— Esercizio —
Puoi riscrivere come tabella Markdown solo le righe dei dati qui sotto, a partire da quella con "Es wurden keine Angaben zu CO₂" fino a quella con "Alle Angebote sind", entrambe comprese? Usa le colonne "Numero" e "Contenuto": la prima numera la riga e la seconda riporta la riga; le righe vuote vanno escluse.

(Testo estratto da ogni pagina)
• • • • •

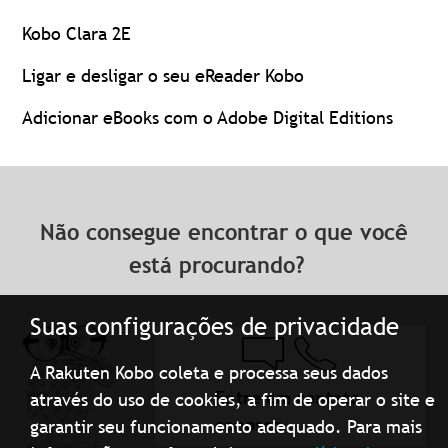
Kobo Clara 2E
Ligar e desligar o seu eReader Kobo
Adicionar eBooks com o Adobe Digital Editions
Não consegue encontrar o que você
está procurando?
Suas configurações de privacidade
A Rakuten Kobo coleta e processa seus dados
Entre em contato
através do uso de cookies, a fim de operar o site e
conosco
garantir seu funcionamento adequado. Para mais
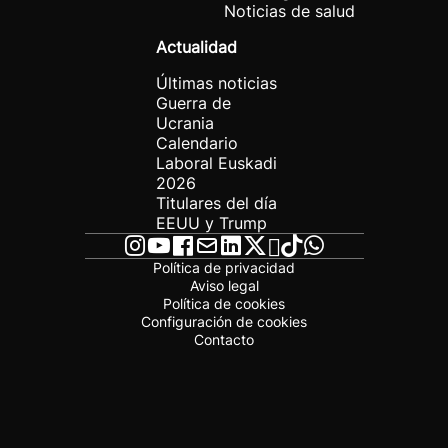
Noticias de salud
Actualidad
Últimas noticias
Guerra de
Ucrania
Calendario
Laboral Euskadi
2026
Titulares del día
EEUU y Trump
Política de privacidad
Aviso legal
Política de cookies
Configuración de cookies
Contacto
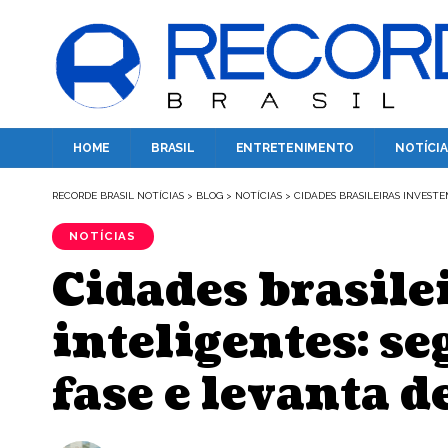
HOME
BRASIL
ENTRETENIMENTO
NOTÍCIA
RECORDE BRASIL NOTÍCIAS
>
BLOG
>
NOTÍCIAS
>
CIDADES BRASILEIRAS INVEST
NOTÍCIAS
Cidades brasile
inteligentes: s
fase e levanta 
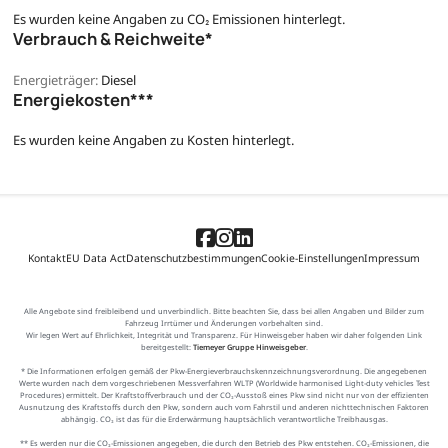
Es wurden keine Angaben zu CO₂ Emissionen hinterlegt.
Verbrauch & Reichweite*
Energieträger:
Diesel
Energiekosten***
Es wurden keine Angaben zu Kosten hinterlegt.
Kontakt
EU Data Act
Datenschutzbestimmungen
Cookie-Einstellungen
Impressum
Alle Angebote sind freibleibend und unverbindlich. Bitte beachten Sie, dass bei allen Angaben und Bilder zum
Fahrzeug Irrtümer und Änderungen vorbehalten sind.
Wir legen Wert auf Ehrlichkeit, Integrität und Transparenz. Für Hinweisgeber haben wir daher folgenden Link
bereitgestellt:
Tiemeyer Gruppe Hinweisgeber
.
* Die Informationen erfolgen gemäß der Pkw-Energieverbrauchskennzeichnungsverordnung. Die angegebenen
Werte wurden nach dem vorgeschriebenen Messverfahren WLTP (Worldwide harmonised Light-duty vehicles Test
Procedures) ermittelt. Der Kraftstoffverbrauch und der CO₂-Ausstoß eines Pkw sind nicht nur von der effizienten
Ausnutzung des Kraftstoffs durch den Pkw, sondern auch vom Fahrstil und anderen nichttechnischen Faktoren
abhängig. CO₂ ist das für die Erderwärmung hauptsächlich verantwortliche Treibhausgas.
** Es werden nur die CO₂-Emissionen angegeben, die durch den Betrieb des Pkw entstehen. CO₂-Emissionen, die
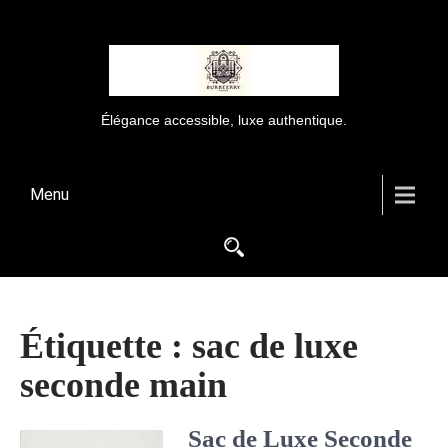
Élégance accessible, luxe authentique.
Menu
Étiquette :
sac de luxe
seconde main
Sac de Luxe Seconde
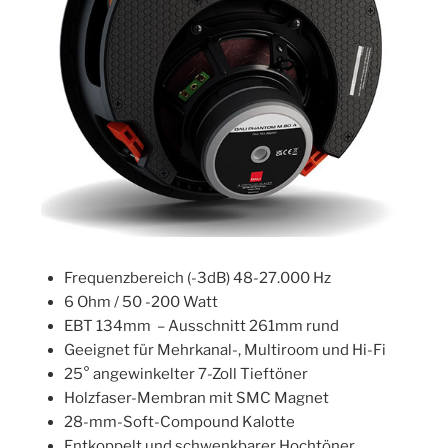
Frequenzbereich (-3dB) 48-27.000 Hz
6 Ohm / 50 -200 Watt
EBT 134mm – Ausschnitt 261mm rund
Geeignet für Mehrkanal-, Multiroom und Hi-Fi
25° angewinkelter 7-Zoll Tieftöner
Holzfaser-Membran mit SMC Magnet
28-mm-Soft-Compound Kalotte
Entkoppelt und schwenkbarer Hochtöner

• • • • •

— Spazio risposta —
| Numero | Contenuto |
|---|---|
| 1 | Es wurden keine Angaben zu CO₂ Emissionen hinterlegt. |
| 2 | Verbrauch & Reichweite* |
| 3 | Energieträger: |
| 4 | Diesel |
| 5 | Energiekosten*** |
| 6 | Es wurden keine Angaben zu Kosten hinterlegt. |
| 7 | Kontakt |
| 8 | EU Data Act |
| 9 | Datenschutzbestimmungen |
| 10 | Cookie-Einstellungen |
| 11 | Impressum |
| 12 | Alle Angebote sind freibleibend und unverbindlich. Bitte beachten Sie, dass bei allen Angaben und Bilder zum |